:: Instructions for the task ::
Render every line of the items below as a numbered list, skipping blank lines and leaving the pictures out of your answer.

(Data visualization images)
- Opening Delimiter -

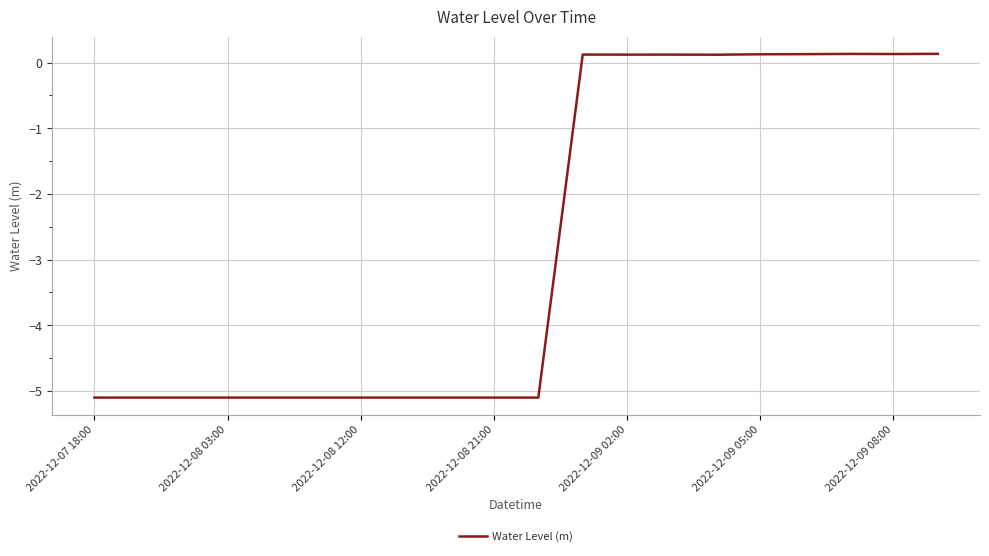

How many values are above zero?

9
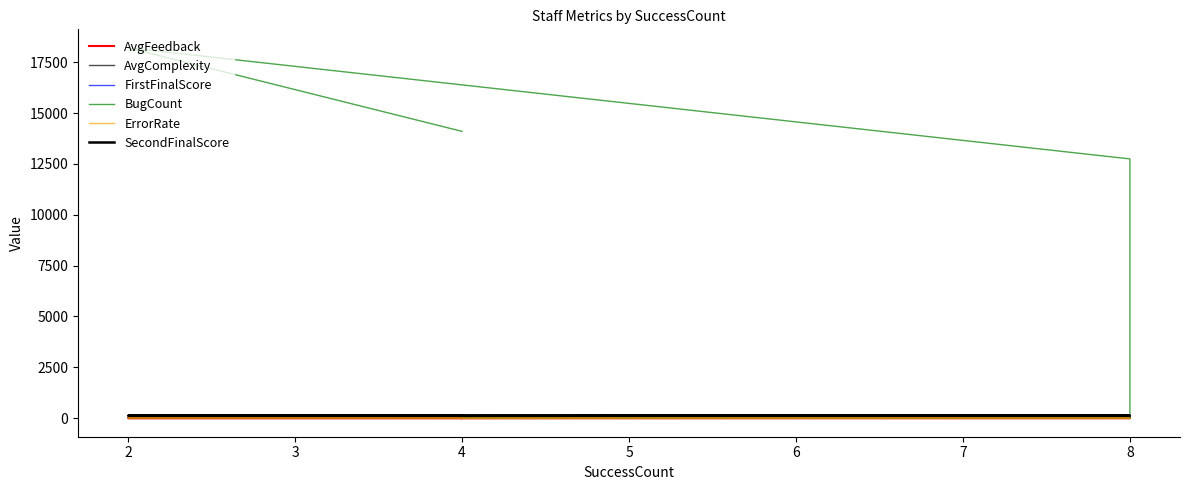

What is the difference between the second highest and second lowest values in the AvgComplexity series?

13.3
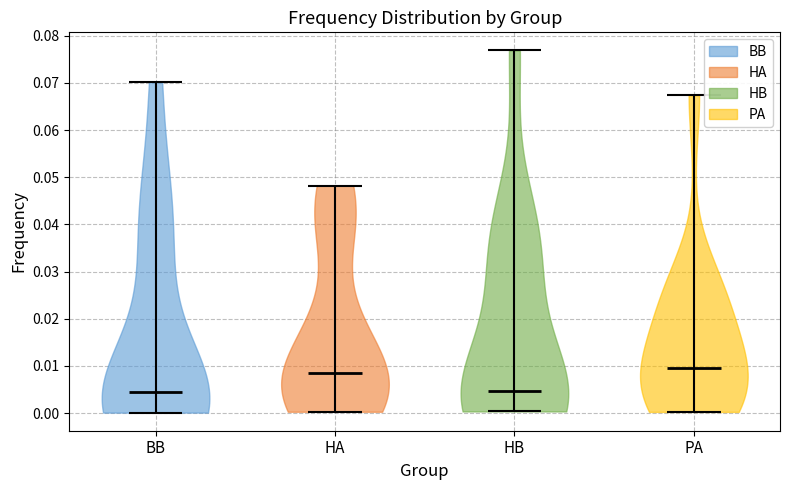

Where does the median line of the violin for BB sit on the y-axis? The values are not printed on the chart, so give them approximately, as read against the axis.

0.004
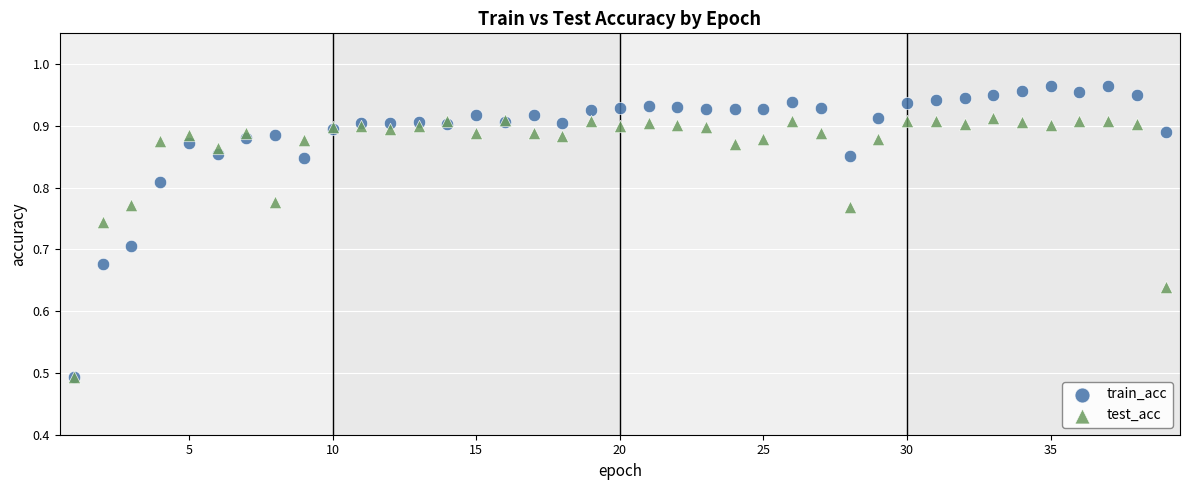

What are all the series names shown in the legend?

train_acc, test_acc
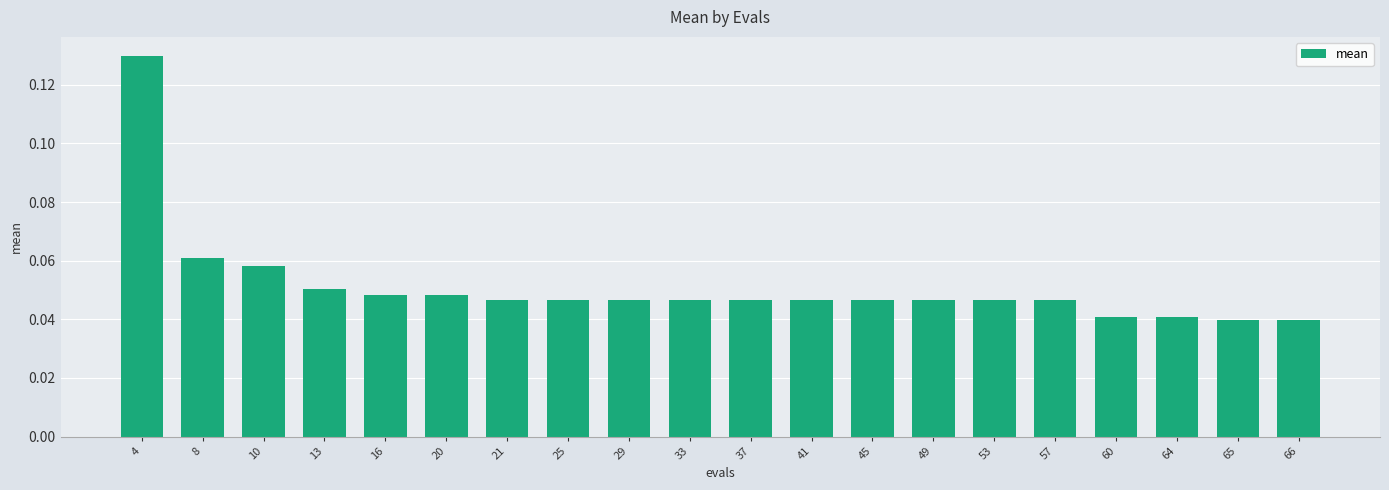

What is the sum of all values?

1.0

- Closing Delimiter -

:: Answer space ::
1. How many values are above zero?
2. 9
3. What is the difference between the second highest and second lowest values in the AvgComplexity series?
4. 13.3
5. Where does the median line of the violin for BB sit on the y-axis? The values are not printed on the chart, so give them approximately, as read against the axis.
6. 0.004
7. What are all the series names shown in the legend?
8. train_acc, test_acc
9. What is the sum of all values?
10. 1.0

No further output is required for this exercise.